In October 2014 I published a blog entitled Let’s Ban Multitasking. It was filled with advice (from high up on my soapbox) about how we should eliminate distractibility that inevitably arises when we multitask in favor of adopting a singular focus. The examples cited were all from the workplace – don’t multitask in meetings, don’t document multitasking as a required skill in job descriptions, etc. I still stand by these suggestions –and I make a conscious effort to apply this logic to increase my effectiveness as situations present themselves.
All that said, a related concept has caught my attention - “switch tasking” –which seems to have a more accurate ring to it. In an article published on Psychology Today’s blog, Nancy K. Napier Ph.D. stated, "Much recent neuroscience research tells us that the brain doesn’t really do tasks simultaneously, as we thought (hoped) it might. In fact, we just switch tasks quickly. Each time we move from hearing music to writing a text or talking to someone, there is a stop/start process that goes on in the brain. "
You might consider that this is just giving a different name to what we previously labeled multi-tasking. However, since we’re getting down to brass tacks, technically speaking, I think if we’re not doing things simultaneously but are actually performing them quickly one after the other then “switch-tasking” is the more exact label. And no matter how you slice it, the outcome is likely to be similar – suboptimal results.

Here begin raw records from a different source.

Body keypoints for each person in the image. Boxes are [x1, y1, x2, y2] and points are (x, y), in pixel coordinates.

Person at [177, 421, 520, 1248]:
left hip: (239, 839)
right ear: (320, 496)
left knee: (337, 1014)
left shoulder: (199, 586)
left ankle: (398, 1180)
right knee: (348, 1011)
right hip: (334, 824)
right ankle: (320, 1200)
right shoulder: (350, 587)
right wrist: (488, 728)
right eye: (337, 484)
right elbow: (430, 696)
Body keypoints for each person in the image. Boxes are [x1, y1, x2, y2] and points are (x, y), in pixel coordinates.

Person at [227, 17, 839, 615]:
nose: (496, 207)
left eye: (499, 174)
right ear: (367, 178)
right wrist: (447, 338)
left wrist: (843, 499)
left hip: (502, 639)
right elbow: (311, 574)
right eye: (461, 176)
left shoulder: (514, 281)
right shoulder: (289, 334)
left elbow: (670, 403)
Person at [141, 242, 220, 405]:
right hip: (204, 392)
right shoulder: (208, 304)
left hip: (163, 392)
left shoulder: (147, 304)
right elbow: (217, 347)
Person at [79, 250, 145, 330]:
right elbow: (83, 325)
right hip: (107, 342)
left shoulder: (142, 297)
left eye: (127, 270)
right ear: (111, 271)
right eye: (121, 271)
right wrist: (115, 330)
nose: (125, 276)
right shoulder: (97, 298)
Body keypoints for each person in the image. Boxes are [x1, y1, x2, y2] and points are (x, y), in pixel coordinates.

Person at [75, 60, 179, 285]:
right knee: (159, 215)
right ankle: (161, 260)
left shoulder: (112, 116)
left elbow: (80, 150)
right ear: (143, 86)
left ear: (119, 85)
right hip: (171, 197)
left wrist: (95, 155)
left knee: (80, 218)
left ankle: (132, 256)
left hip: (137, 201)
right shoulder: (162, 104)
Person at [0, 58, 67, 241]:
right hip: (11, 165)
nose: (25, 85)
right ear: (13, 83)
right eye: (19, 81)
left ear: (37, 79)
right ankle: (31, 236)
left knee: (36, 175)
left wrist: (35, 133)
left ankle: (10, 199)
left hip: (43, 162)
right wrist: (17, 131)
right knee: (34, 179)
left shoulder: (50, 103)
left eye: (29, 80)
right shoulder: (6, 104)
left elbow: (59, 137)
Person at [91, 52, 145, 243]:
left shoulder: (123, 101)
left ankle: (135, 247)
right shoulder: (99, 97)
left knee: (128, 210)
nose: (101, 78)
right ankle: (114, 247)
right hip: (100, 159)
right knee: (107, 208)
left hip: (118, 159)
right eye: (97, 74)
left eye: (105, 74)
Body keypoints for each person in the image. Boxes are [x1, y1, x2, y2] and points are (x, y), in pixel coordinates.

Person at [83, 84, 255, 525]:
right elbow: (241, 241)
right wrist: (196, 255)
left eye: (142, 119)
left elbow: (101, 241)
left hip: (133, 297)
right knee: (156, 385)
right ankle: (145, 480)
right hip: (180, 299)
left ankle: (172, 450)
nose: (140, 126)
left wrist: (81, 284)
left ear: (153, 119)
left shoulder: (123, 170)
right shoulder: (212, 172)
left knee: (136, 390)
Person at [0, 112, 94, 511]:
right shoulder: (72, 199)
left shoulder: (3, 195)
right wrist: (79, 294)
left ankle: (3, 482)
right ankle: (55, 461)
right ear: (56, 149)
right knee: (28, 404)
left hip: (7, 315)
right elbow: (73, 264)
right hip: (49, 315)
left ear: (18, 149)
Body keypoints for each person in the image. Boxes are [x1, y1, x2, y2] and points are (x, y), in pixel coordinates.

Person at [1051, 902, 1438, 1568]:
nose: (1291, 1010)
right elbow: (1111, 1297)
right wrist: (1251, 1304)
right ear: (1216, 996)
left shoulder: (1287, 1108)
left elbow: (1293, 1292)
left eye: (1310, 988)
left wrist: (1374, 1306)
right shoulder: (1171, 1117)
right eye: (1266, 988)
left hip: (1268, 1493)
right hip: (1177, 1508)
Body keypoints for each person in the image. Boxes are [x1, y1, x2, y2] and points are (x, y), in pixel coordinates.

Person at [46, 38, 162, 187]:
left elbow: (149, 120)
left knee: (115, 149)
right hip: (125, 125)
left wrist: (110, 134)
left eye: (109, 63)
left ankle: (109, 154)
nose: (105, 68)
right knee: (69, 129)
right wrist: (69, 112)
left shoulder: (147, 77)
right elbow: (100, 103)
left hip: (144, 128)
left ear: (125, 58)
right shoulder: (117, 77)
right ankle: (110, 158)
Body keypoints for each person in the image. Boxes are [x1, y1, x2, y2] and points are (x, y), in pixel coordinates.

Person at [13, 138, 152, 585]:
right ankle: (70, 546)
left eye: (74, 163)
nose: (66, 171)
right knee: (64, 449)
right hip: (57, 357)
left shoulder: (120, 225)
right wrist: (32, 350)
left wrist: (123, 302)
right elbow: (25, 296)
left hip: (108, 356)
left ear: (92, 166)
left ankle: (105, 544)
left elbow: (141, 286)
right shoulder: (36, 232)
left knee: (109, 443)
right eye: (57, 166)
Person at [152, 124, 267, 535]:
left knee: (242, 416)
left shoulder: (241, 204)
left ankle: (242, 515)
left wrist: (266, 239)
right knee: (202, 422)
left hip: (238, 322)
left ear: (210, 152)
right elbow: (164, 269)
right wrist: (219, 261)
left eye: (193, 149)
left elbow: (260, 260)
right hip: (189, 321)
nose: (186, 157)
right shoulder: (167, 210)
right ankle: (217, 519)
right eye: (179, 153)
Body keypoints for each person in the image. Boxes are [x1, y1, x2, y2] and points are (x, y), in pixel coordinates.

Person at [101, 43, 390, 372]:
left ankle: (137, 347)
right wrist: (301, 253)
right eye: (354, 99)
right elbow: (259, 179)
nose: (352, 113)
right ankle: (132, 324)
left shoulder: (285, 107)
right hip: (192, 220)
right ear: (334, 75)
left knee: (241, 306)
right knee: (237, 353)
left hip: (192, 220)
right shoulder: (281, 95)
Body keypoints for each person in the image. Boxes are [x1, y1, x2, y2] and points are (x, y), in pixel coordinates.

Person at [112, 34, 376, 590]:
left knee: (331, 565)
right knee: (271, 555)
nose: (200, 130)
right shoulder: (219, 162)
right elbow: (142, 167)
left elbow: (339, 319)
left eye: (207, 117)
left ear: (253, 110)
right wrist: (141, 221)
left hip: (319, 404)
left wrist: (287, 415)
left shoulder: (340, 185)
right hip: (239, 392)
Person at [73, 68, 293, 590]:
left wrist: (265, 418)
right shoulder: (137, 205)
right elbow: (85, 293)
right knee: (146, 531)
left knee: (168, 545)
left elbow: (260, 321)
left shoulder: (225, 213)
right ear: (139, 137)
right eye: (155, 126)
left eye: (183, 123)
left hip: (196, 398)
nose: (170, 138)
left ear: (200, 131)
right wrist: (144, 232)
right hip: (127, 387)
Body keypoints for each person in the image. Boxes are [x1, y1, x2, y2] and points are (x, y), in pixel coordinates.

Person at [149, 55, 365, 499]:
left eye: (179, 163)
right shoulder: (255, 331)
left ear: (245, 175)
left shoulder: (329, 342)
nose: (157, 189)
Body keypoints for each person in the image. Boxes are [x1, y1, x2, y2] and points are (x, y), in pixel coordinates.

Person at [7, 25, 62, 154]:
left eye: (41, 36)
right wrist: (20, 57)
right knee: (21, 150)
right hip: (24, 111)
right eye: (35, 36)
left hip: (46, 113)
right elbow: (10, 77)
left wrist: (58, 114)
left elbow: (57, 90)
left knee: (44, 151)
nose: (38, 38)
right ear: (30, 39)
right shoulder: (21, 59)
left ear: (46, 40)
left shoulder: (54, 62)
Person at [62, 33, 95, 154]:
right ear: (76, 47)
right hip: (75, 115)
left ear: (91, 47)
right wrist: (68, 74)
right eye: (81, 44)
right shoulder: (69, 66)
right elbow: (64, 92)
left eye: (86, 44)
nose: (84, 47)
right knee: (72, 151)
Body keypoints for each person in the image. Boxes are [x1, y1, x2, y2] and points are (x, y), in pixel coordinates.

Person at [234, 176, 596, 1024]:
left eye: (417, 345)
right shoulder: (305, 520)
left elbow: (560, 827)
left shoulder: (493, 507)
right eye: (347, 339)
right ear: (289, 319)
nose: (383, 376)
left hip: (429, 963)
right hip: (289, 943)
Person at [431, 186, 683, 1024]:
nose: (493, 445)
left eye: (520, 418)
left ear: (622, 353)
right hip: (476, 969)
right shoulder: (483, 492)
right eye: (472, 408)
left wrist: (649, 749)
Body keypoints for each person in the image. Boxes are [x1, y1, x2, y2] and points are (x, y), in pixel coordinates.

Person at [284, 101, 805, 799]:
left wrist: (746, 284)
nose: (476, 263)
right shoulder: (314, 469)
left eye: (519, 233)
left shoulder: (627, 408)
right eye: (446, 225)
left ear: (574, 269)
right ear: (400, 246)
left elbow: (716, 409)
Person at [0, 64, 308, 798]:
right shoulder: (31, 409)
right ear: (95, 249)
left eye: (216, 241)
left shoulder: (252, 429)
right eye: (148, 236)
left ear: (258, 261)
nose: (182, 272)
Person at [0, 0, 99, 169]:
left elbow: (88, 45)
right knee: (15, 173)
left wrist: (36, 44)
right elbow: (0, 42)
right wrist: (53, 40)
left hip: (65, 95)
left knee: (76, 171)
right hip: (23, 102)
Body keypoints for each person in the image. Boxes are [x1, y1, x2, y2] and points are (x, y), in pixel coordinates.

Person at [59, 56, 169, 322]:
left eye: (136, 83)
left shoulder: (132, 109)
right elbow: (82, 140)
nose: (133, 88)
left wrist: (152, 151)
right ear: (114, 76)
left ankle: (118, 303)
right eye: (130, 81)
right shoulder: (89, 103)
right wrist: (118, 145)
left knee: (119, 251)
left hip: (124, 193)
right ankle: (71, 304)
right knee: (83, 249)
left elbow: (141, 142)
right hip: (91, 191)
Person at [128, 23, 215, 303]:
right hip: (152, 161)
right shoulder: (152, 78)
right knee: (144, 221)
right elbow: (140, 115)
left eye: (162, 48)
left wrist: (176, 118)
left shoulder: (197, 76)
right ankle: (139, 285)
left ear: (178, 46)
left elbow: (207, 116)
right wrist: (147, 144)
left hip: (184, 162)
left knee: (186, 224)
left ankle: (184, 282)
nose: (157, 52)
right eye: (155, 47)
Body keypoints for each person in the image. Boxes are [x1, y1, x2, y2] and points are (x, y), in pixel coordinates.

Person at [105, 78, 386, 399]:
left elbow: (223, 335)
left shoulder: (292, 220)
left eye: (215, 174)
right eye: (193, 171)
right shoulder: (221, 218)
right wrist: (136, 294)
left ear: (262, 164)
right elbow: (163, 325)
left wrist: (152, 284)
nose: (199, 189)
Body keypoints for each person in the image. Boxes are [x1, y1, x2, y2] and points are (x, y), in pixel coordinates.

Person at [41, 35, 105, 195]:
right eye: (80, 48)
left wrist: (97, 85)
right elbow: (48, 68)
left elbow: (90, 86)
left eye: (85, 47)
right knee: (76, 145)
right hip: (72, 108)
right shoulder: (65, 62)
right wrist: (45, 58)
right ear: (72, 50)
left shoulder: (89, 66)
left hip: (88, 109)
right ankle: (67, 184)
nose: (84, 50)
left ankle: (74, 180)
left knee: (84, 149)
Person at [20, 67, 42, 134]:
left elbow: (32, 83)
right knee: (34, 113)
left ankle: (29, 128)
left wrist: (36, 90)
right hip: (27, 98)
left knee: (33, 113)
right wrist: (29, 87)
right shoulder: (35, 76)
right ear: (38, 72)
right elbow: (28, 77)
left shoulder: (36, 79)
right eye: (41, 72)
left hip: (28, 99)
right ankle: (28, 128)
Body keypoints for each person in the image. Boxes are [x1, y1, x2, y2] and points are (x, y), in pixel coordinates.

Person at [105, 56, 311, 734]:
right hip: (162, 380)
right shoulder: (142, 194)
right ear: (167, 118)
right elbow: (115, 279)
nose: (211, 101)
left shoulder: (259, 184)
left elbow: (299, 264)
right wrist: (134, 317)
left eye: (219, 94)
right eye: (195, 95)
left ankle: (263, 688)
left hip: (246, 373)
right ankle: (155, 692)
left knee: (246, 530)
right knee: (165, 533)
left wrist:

So, besides arguing semantics, what’s my theme this time? Well, aside from the fact that I’m probably only operating at a 50% success rate when it comes to rejecting the lure of multitasking/switch-tasking, I’m finally ready to admit another aspect of my world that is impacted by this ineffective behavior – my emotional wellbeing.
Again, I’m probably stating the obvious. Intellectually, we all know the element of truth in the proverb “all work and no play makes Jack a dull boy.” That proverb is thought to have been recorded as early as 1659. That was long before the current era of technology allowed us to be connected at every turn. Being connected to work 24/7 can make us feel important and it can also deprive us of valuable time we need to detach and concentrate on other important areas of our lives – ourselves and our personal relationships.
This past summer, I gave myself a wonderful opportunity to spend two separate weeks on vacation with different family members “unplugged.” It wasn’t a necessity driven by our location – surprisingly there was plenty of internet connectivity and WiFi where we went. Regardless, I made a conscious decision to delete incoming work email from my mobile phone. I went cold turkey. It was extremely liberating – my mind and body were free to focus on my time with my family members and our adventures. I honestly didn’t give a minute’s thought to what was happening anywhere else. (I won’t kid you, that first day back in the office required a bucket loader to dig out from all the emails in my inbox, but I’d still say it was worth it.)
I haven’t completely reformed. Now that I’m back from vacation mode, email has been reinstalled on my phone, and the tendency to switch back and forth between tasks is more the norm throughout my day and evening, though for the more challenging assignments I try devote a singular focus. In another attempt at self-preservation, I have recently started turning off my phone when I go to sleep so those alerts of incoming emails at 2am don’t lure me. What a novel concept!
Older and Wiser
I really like my job, and I know that I’m a valuable member of the organization, but let’s face it, I’m not saving lives. I remind myself that some things should wait. I want to continue to leverage this self-awareness to be more in the moment, whether the moment is at the family dinner table, on a hike with my dog, while writing a performance review, in a project debrief, or in a Board meeting. Each of these deserves my undivided attention.
This is definitely not a one-size-fits-all prescription (i.e., I’ve hopped off my soap box). I certainly didn’t have an epiphany that struck at once. It’s a personal lesson that I’m learning more about all the time. Amidst all the jargon of multitasking, switch-tasking, singular focus, neuroscience and the like, I’ll chalk up my progress to getting older and wiser.